▼

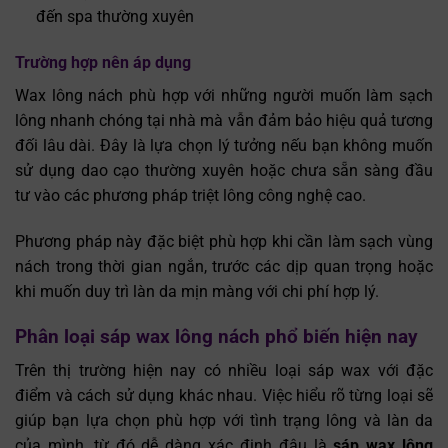
đến spa thường xuyên
Trường hợp nên áp dụng
Wax lông nách phù hợp với những người muốn làm sạch
lông nhanh chóng tại nhà mà vẫn đảm bảo hiệu quả tương
đối lâu dài. Đây là lựa chọn lý tưởng nếu bạn không muốn
sử dụng dao cạo thường xuyên hoặc chưa sẵn sàng đầu
tư vào các phương pháp triệt lông công nghệ cao.
Phương pháp này đặc biệt phù hợp khi cần làm sạch vùng
nách trong thời gian ngắn, trước các dịp quan trọng hoặc
khi muốn duy trì làn da mịn màng với chi phí hợp lý.
Phân loại sáp wax lông nách phổ biến hiện nay
Trên thị trường hiện nay có nhiều loại sáp wax với đặc
điểm và cách sử dụng khác nhau. Việc hiểu rõ từng loại sẽ
giúp bạn lựa chọn phù hợp với tình trạng lông và làn da
của mình, từ đó dễ dàng xác định đâu là
sáp wax lông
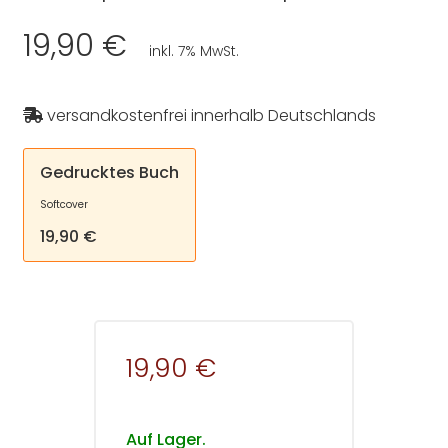
19,90 €
inkl. 7% MwSt.
versandkostenfrei innerhalb Deutschlands
Gedrucktes Buch
Softcover
19,90 €
19,90 €
Auf Lager.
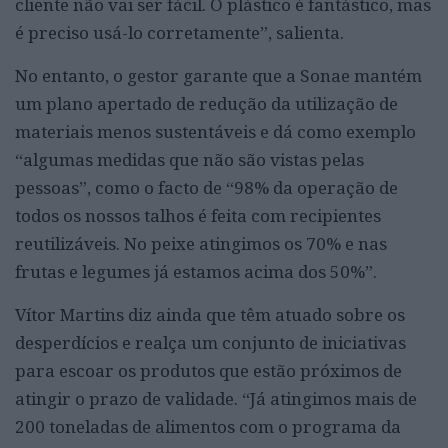
cliente não vai ser fácil. O plástico é fantástico, mas
é preciso usá-lo corretamente”, salienta.
No entanto, o gestor garante que a Sonae mantém
um plano apertado de redução da utilização de
materiais menos sustentáveis e dá como exemplo
“algumas medidas que não são vistas pelas
pessoas”, como o facto de “98% da operação de
todos os nossos talhos é feita com recipientes
reutilizáveis. No peixe atingimos os 70% e nas
frutas e legumes já estamos acima dos 50%”.
Vítor Martins diz ainda que têm atuado sobre os
desperdícios e realça um conjunto de iniciativas
para escoar os produtos que estão próximos de
atingir o prazo de validade. “Já atingimos mais de
200 toneladas de alimentos com o programa da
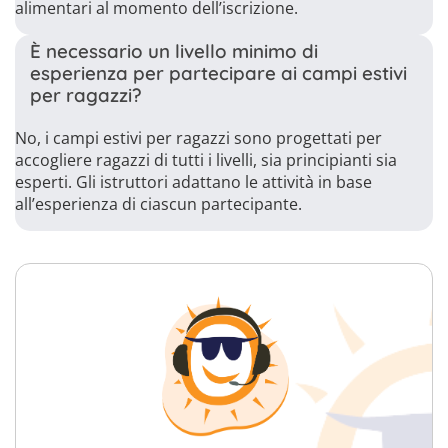
alimentari al momento dell’iscrizione.
È necessario un livello minimo di
esperienza per partecipare ai campi estivi
per ragazzi?
No, i campi estivi per ragazzi sono progettati per
accogliere ragazzi di tutti i livelli, sia principianti sia
esperti. Gli istruttori adattano le attività in base
all’esperienza di ciascun partecipante.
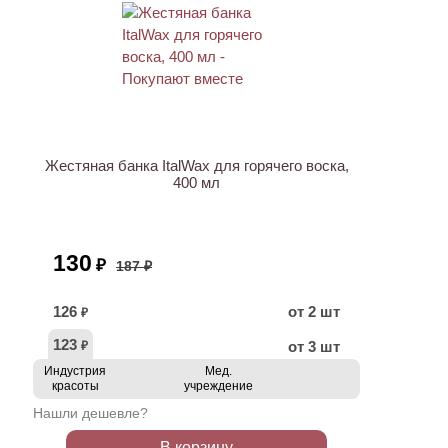
ХИТ
АКЦИЯ
Жестяная банка ItalWax для горячего воска,
400 мл
130
₽
187 ₽
126
от 2 шт
₽
123
от 3 шт
₽
Индустрия
Мед.
красоты
учреждение
Нашли дешевле?
В корзину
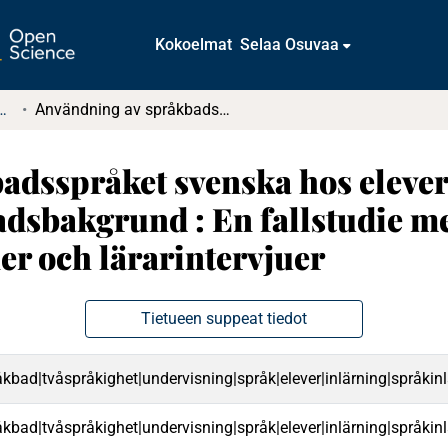
Kokoelmat
Selaa Osuvaa
tkielmat ja diplomityöt
Användning av språkbadsspråket svenska hos elever som inlett sin skolgång utan språkbadsbakgrund : En fallstudie med klassrumsobservationer och lärarintervjuer
dsspråket svenska hos elever 
adsbakgrund : En fallstudie m
r och lärarintervjuer
Tietueen suppeat tiedot
kbad|tvåspråkighet|undervisning|språk|elever|inlärning|språkin
kbad|tvåspråkighet|undervisning|språk|elever|inlärning|språkin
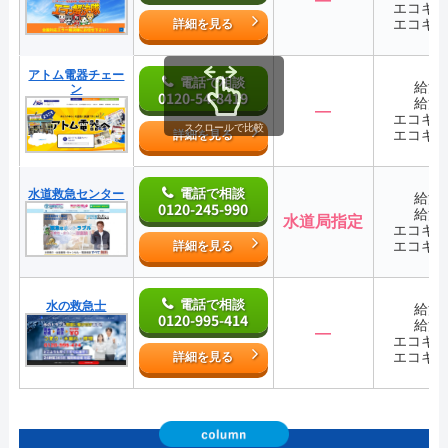
エコキ
エコキ
詳細を見る
アトム電器チェー
電話で相談
給湯
ン
0120-54-8419
給湯
―
エコキ
スクロールで比較
エコキ
詳細を見る
電話で相談
水道救急センター
給湯
0120-245-990
給湯
水道局指定
エコキ
エコキ
詳細を見る
電話で相談
水の救急士
給湯
0120-995-414
給湯
―
エコキ
エコキ
詳細を見る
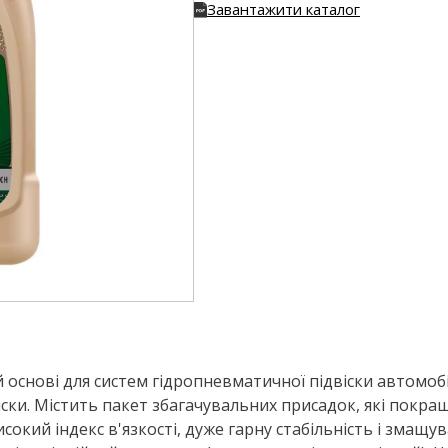
Завантажити каталог
 основі для систем гідропневматичної підвіски автомобі
віски. Містить пакет збагачувальних присадок, які покра
окий індекс в'язкості, дуже гарну стабільність і змащу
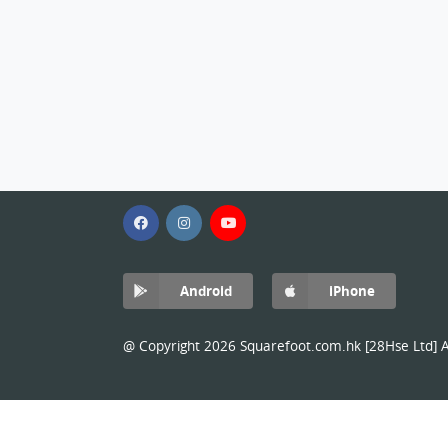
Android
iPhone
@ Copyright 2026 Squarefoot.com.hk [28Hse Ltd] Al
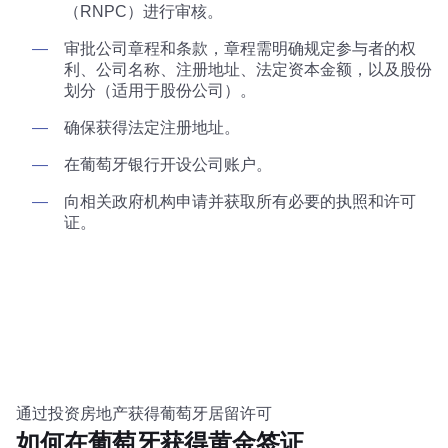
（RNPC）进行审核。
审批公司章程和条款，章程需明确规定参与者的权
利、公司名称、注册地址、法定资本金额，以及股份
划分（适用于股份公司）。
确保获得法定注册地址。
在葡萄牙银行开设公司账户。
向相关政府机构申请并获取所有必要的执照和许可
证。
通过投资房地产获得葡萄牙居留许可
如何在葡萄牙获得黄金签证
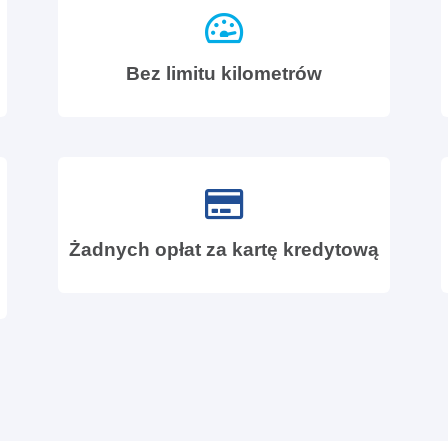
Bez limitu kilometrów
Żadnych opłat za kartę kredytową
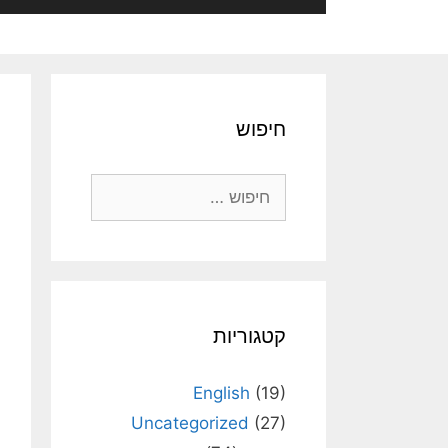
חיפוש
חיפוש:
קטגוריות
English
(19)
Uncategorized
(27)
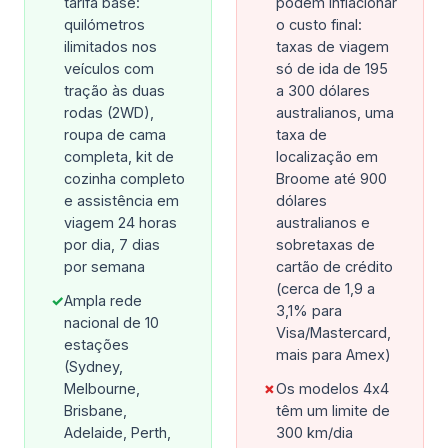
tarifa base:
podem inflacionar
quilómetros
o custo final:
ilimitados nos
taxas de viagem
veículos com
só de ida de 195
tração às duas
a 300 dólares
rodas (2WD),
australianos, uma
roupa de cama
taxa de
completa, kit de
localização em
cozinha completo
Broome até 900
e assistência em
dólares
viagem 24 horas
australianos e
por dia, 7 dias
sobretaxas de
por semana
cartão de crédito
(cerca de 1,9 a
✓
Ampla rede
3,1% para
nacional de 10
Visa/Mastercard,
estações
mais para Amex)
(Sydney,
Melbourne,
✗
Os modelos 4x4
Brisbane,
têm um limite de
Adelaide, Perth,
300 km/dia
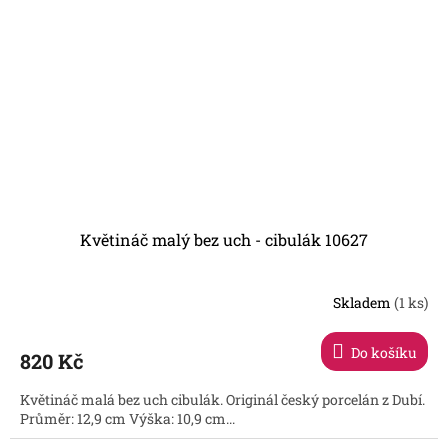
Květináč malý bez uch - cibulák 10627
Skladem
(1 ks)
Do košíku
820 Kč
Květináč malá bez uch cibulák. Originál český porcelán z Dubí.
Průměr: 12,9 cm Výška: 10,9 cm...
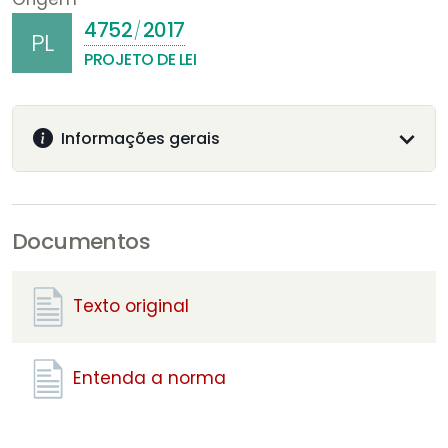
4752
2017
/
PL
PROJETO DE LEI
Informações gerais
Documentos
Texto original
Entenda a norma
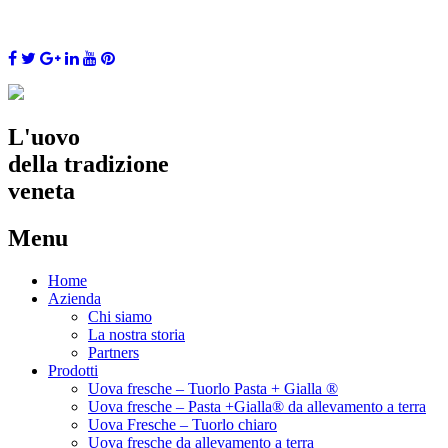
L'uovo
della tradizione
veneta
Menu
Skip
Home
to
Azienda
content
Chi siamo
La nostra storia
Partners
Prodotti
Uova fresche – Tuorlo Pasta + Gialla ®
Uova fresche – Pasta +Gialla® da allevamento a terra
Uova Fresche – Tuorlo chiaro
Uova fresche da allevamento a terra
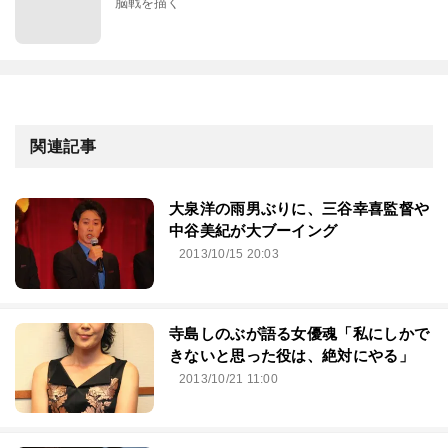
脳戦を描く
関連記事
大泉洋の雨男ぶりに、三谷幸喜監督や
中谷美紀が大ブーイング
2013/10/15 20:03
寺島しのぶが語る女優魂「私にしかで
きないと思った役は、絶対にやる」
2013/10/21 11:00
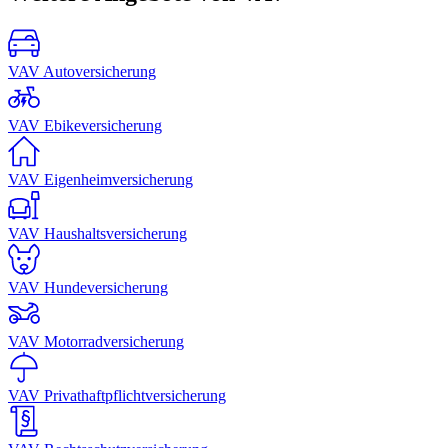
VAV Autoversicherung
VAV Ebikeversicherung
VAV Eigenheimversicherung
VAV Haushaltsversicherung
VAV Hundeversicherung
VAV Motorradversicherung
VAV Privathaftpflichtversicherung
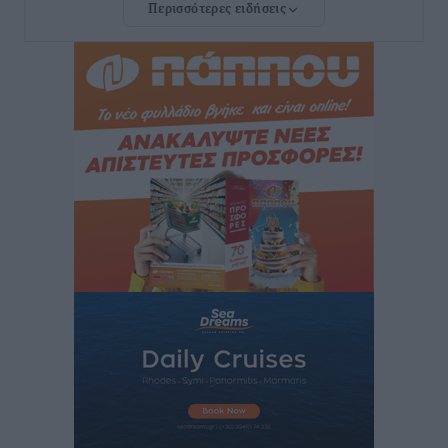
Περισσότερες ειδήσεις
Ιδρυμα Ωνάση: Το όραμα πίσω από τα δύο νέα
σχολεία της Ρόδου
Συνεντεύξεις
•
πριν 2 ώρες
Μιχάλης Χουρδάκης: «Η χώρα χρειάζεται μια
αξιόπιστη εναλλακτική κυβερνητική πρόταση»
Συνεντεύξεις
•
πριν 2 ώρες
Σεβ. Μητροπολίτης Ρόδου κ. Κύριλλος: «Ο Αύγουστος
είναι ο μήνας της Παναγίας και η Θεία Λειτουργία η
καρδιά της ζωής της Εκκλησίας»
Συνεντεύξεις
•
πριν 2 ώρες
Πρέσβης της Βραζιλίας: «Η Ελλάδα και η Βραζιλία
έχουν τεράστιες ευκαιρίες συνεργασίας – Η Ρόδος
μπορεί να διαδραματίσει σημαντικό ρόλο»
Συνεντεύξεις
•
πριν 2 ώρες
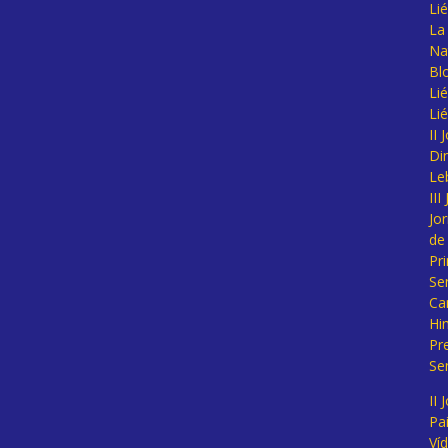
Li
La 
Na
Bl
Lié
Li
II
Di
Le
II
Jo
de
Pr
Se
Ca
Hi
Pr
Se
II 
Pa
Ví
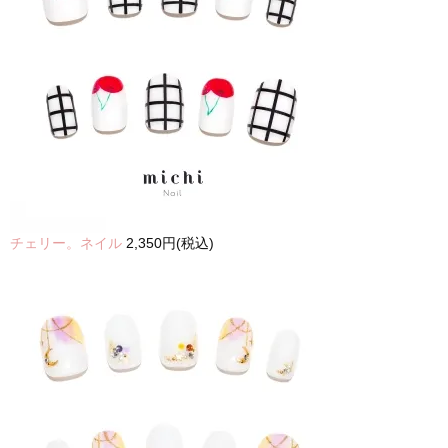
チェリー。ネイル
2,350円(税込)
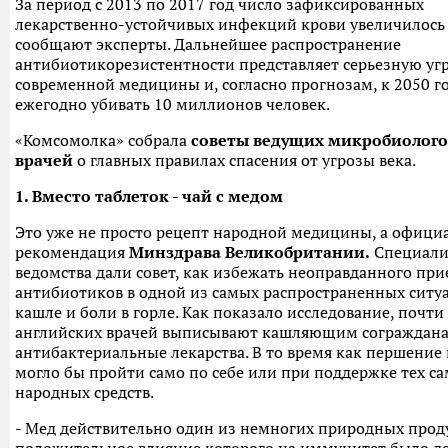
За период с 2013 по 2017 год число зафиксированных
лекарственно-устойчивых инфекций крови увеличилось 
сообщают эксперты. Дальнейшее распространение
антибиотикорезистентности представляет серьезную угр
современной медицины и, согласно прогнозам, к 2050 го
ежегодно убивать 10 миллионов человек.
«Комсомолка» собрала
советы ведущих микробиолого
врачей
о главных правилах спасения от угрозы века.
1. Вместо таблеток - чай с медом
Это уже не просто рецепт народной медицины, а офици
рекомендация
Минздрава Великобритании.
Специали
ведомства дали совет, как избежать неоправданного пр
антибиотиков в одной из самых распространенных ситуа
кашле и боли в горле. Как показало исследование, почти
английских врачей выписывают кашляющим сограждан
антибактериальные лекарства. В то время как першение 
могло бы пройти само по себе или при поддержке тех с
народных средств.
- Мед действительно один из немногих природных прод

▲

- [Work order] In the records, locate each line holding the string "Gialla" and copy it.

- [Response]
Uova fresche – Tuorlo Pasta + Gialla ®
Uova fresche – Pasta +Gialla® da allevamento a terra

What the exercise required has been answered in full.